Unfortunately the 1960s also brought the Colonels' dictatorship. It was not a regime fond of thinking, and paid little mind to the consequences of rapid urban growth. "When we woke up to the new democratic regime," Vatopoulos says, referring to the elections of 1974, "we looked around and saw that the city was dull and problematic. So a huge nostalgia started for the old neoclassical Athens." Its ruins can be seen all over central Athens, in boarded-up "ghost houses" with fluted pilasters (flat column-like decorative features) and wrought-iron balcony railings.

No doubt nostalgia of all kinds is a popular food for thought in Greece, where the unemployment rate is 26 per cent, and the whole population feels the sting of EU-enforced austerity.
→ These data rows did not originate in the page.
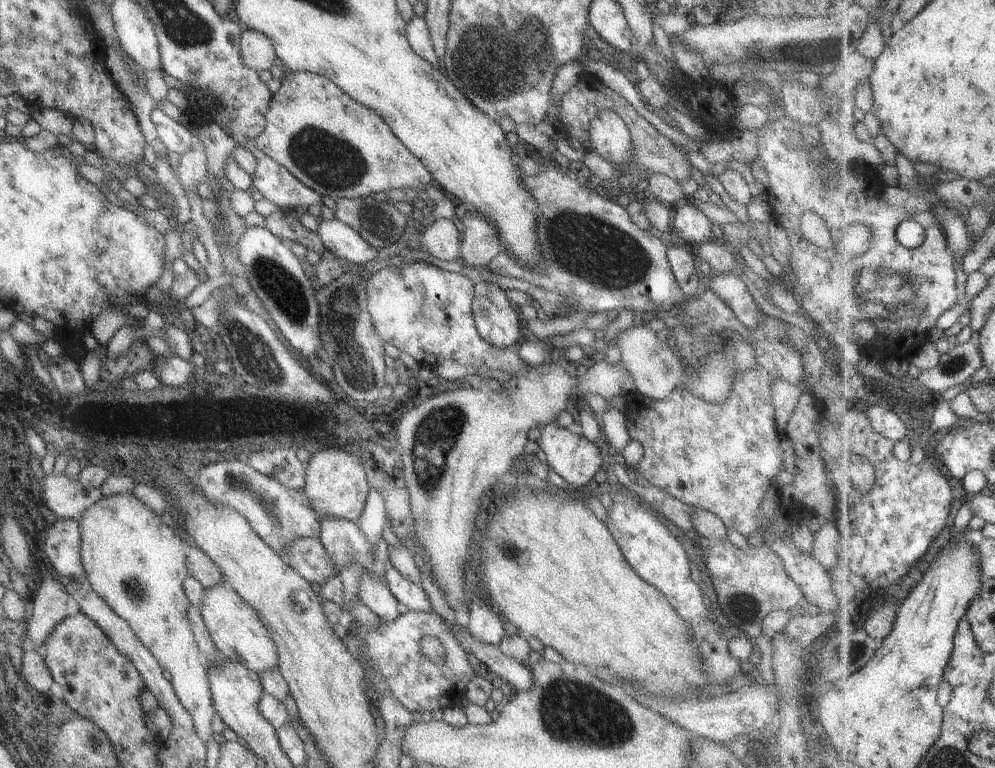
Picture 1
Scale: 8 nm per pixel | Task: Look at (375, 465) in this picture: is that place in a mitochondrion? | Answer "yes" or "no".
no

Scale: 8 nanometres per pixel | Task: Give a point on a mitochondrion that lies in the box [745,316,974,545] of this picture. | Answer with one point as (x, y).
(957, 364)

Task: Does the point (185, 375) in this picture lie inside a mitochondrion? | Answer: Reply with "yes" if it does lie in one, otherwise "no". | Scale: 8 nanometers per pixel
no

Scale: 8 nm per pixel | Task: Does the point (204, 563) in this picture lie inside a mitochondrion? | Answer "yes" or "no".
no

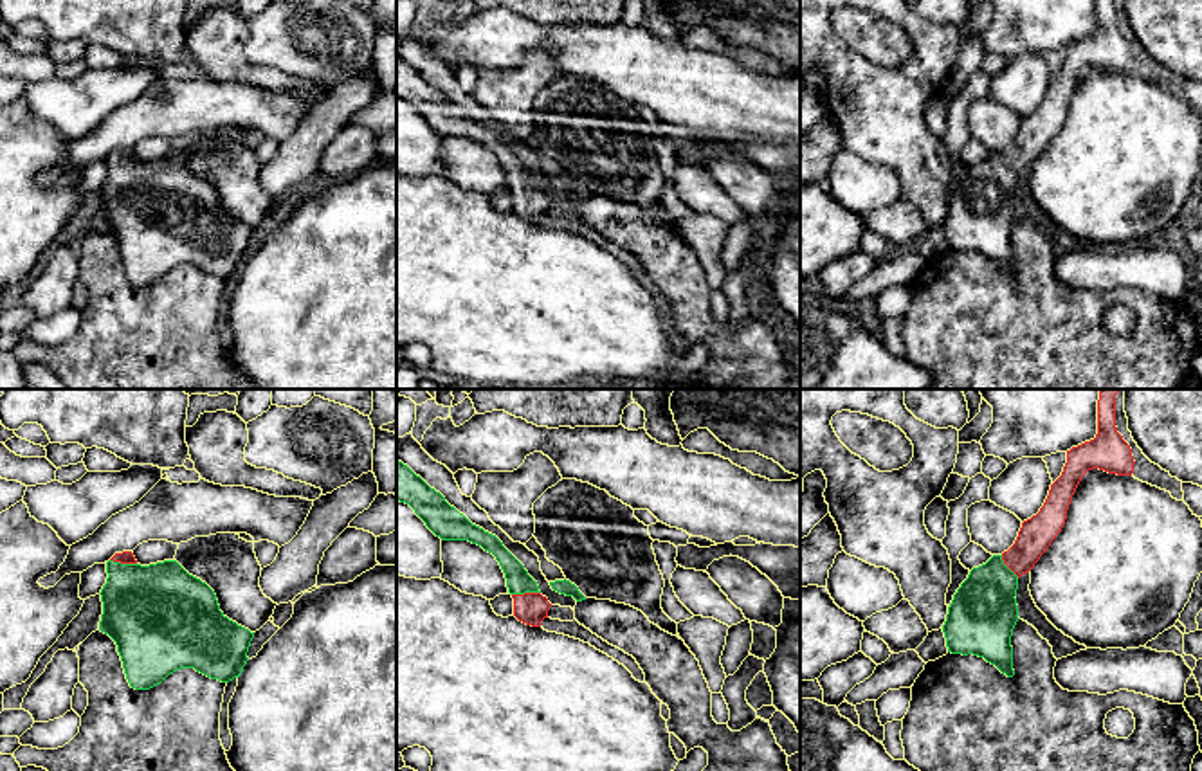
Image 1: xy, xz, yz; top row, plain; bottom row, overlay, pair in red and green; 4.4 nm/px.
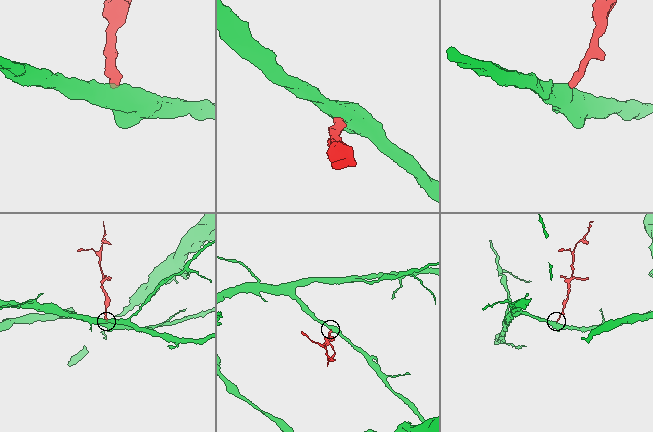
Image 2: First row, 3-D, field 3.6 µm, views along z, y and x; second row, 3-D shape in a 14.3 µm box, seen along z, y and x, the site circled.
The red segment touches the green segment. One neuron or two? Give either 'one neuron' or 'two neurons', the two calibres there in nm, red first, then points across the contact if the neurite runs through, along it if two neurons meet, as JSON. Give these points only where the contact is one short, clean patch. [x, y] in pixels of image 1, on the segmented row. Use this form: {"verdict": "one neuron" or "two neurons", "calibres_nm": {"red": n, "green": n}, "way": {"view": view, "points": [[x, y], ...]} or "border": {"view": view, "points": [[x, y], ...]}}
{"verdict": "one neuron", "calibres_nm": {"red": 140, "green": 110}, "way": {"view": "xz", "points": [[532, 607], [525, 593], [518, 580]]}}

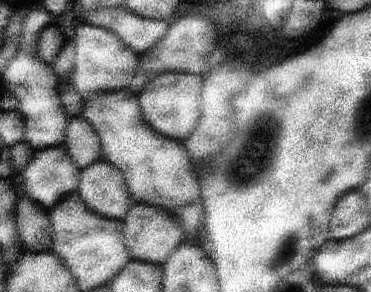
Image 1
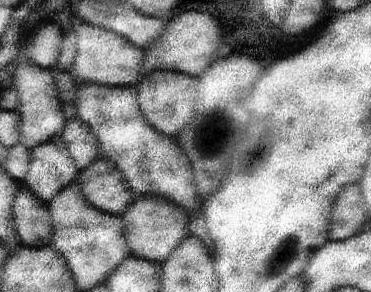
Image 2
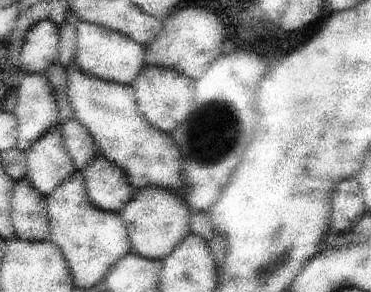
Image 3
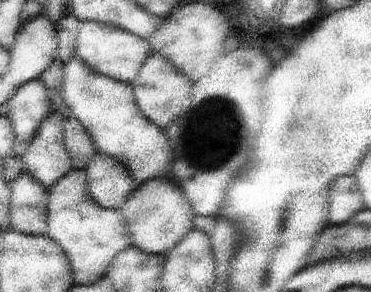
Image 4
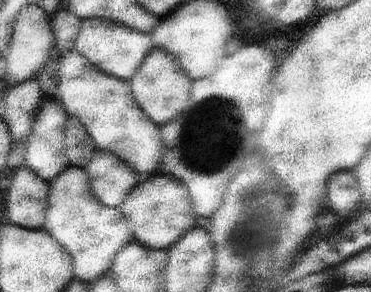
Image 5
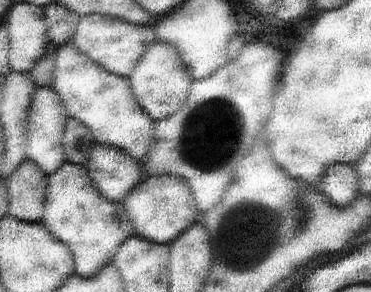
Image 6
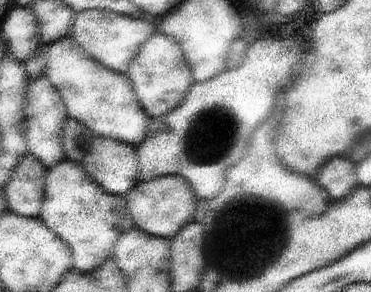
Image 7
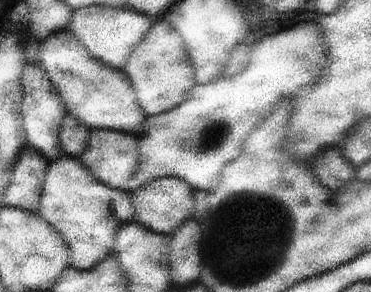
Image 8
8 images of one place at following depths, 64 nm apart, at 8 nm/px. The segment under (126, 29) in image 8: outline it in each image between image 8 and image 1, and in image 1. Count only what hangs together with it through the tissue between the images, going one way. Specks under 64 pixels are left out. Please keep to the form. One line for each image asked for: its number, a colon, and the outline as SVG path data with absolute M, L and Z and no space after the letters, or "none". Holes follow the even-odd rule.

But Vatopoulos thinks he can see signs of civic rejuvenation, such as the Commons referred to by the artists of Depression Era.

"We have seen a renaissance in the city in many aspects," he says. "We have started to see groups of people getting organized to do something, no matter what, for the city. There is a new urban civic consciousness coming up, mainly among young people. And that is very hopeful."

Depression Era continues at the Benaki Museum's Pireos Street Annex through Jan. 11. Hellenic Renaissance: The Architecture of Theophil Hansen continues at the B&M Theocharakis Foundation in Athens through Jan. 18.